Parity of TREE(3)?

Question

The number TREE(3) is somewhat famous for being incomprehensible big. But since it's just a finite number it must have a parity. Is the parity of TREE(3) known?

Answer 1

It seems difficult to determine the parity of TREE(3) without finding the exact sequence in question.

The one thing I can say is, if one takes the "obvious" well-ordering of maximal order type for labelled trees, and then chooses the sequence by using the greedy strategy (always choose the next tree to be the one highest in the ordering that is allowed), then the sequence will have odd length, for any TREE(n). The reason is that one will eventually be down to just one label, and then eventually be forced to choose just paths for the rest of the sequence, as paths of label 1 are the lowest in the well-ordering I mentioned above.

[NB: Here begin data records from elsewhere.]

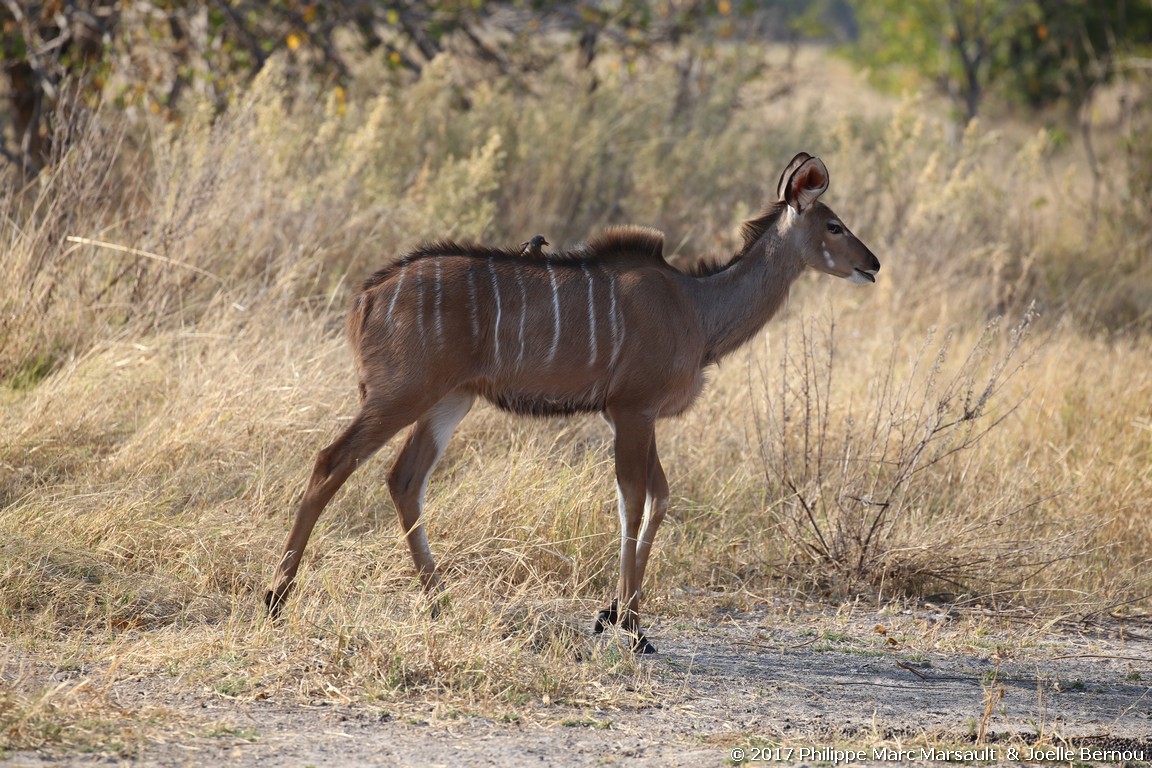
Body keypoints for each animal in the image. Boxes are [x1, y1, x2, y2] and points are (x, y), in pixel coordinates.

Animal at [267, 153, 880, 654]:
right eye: (835, 224)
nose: (872, 264)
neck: (697, 309)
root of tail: (366, 297)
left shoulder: (632, 415)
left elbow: (658, 497)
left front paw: (619, 615)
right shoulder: (633, 410)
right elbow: (634, 500)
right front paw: (629, 626)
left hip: (449, 400)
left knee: (404, 479)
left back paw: (440, 601)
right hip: (401, 394)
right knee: (332, 462)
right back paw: (276, 598)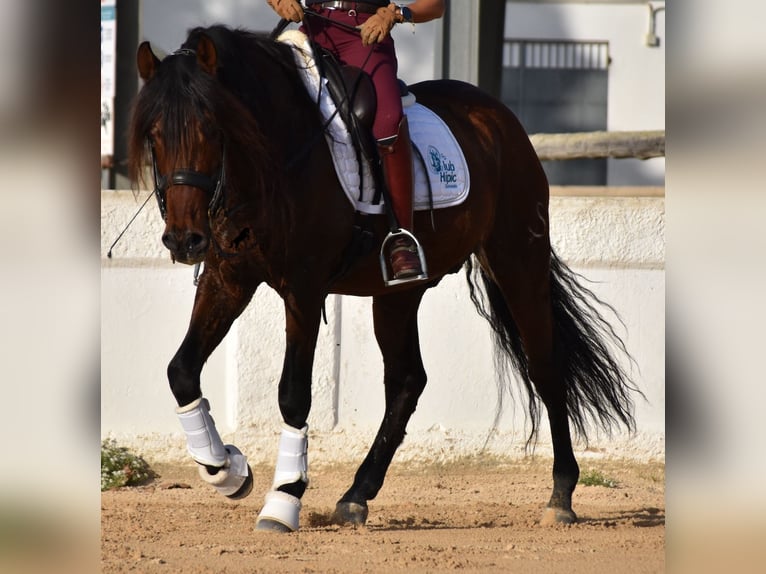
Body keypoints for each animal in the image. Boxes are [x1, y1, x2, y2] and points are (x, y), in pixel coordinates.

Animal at [129, 23, 640, 536]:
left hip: (517, 260)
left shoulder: (304, 289)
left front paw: (283, 500)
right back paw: (356, 495)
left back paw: (561, 495)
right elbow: (181, 371)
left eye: (211, 130)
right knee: (408, 379)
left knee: (545, 366)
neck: (271, 158)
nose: (183, 240)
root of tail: (497, 116)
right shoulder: (228, 278)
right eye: (154, 135)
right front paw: (227, 470)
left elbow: (293, 395)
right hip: (398, 293)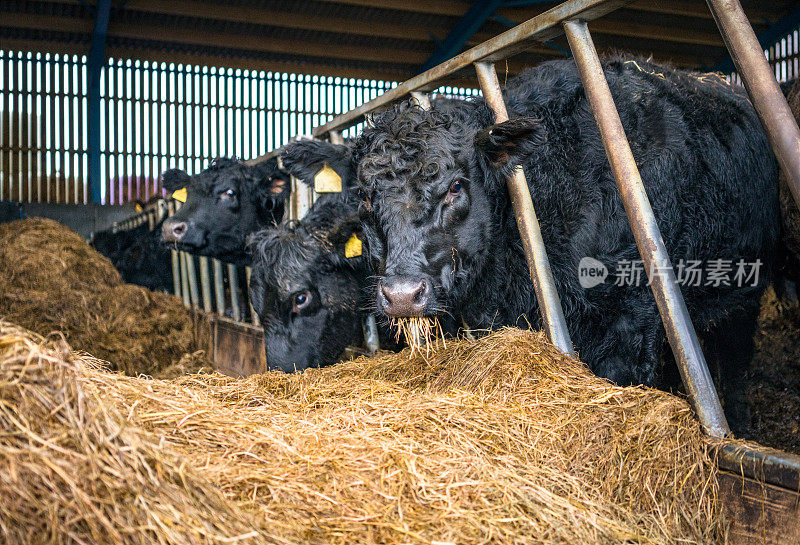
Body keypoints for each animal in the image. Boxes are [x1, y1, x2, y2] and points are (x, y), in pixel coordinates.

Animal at [344, 58, 780, 434]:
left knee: (735, 364)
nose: (402, 295)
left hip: (743, 293)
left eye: (455, 186)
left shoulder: (632, 318)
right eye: (364, 195)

At that point, if we are at the $n$th tree in the sequence, clearly the best option is to let $T_n$ be a path of $n$ vertices, $T_{n+1}$ be a path of $n-1$ vertices, and so on, until $T_{2n-1}$ is just the root, and we are done.

The same argument will hold for any sequence that leaves either monolabelled paths or monolabelled trees of height one for last. As this seems like a natural thing to do, I think the odds are pretty good that TREE(n) is always odd, but of course this is very far from a proof.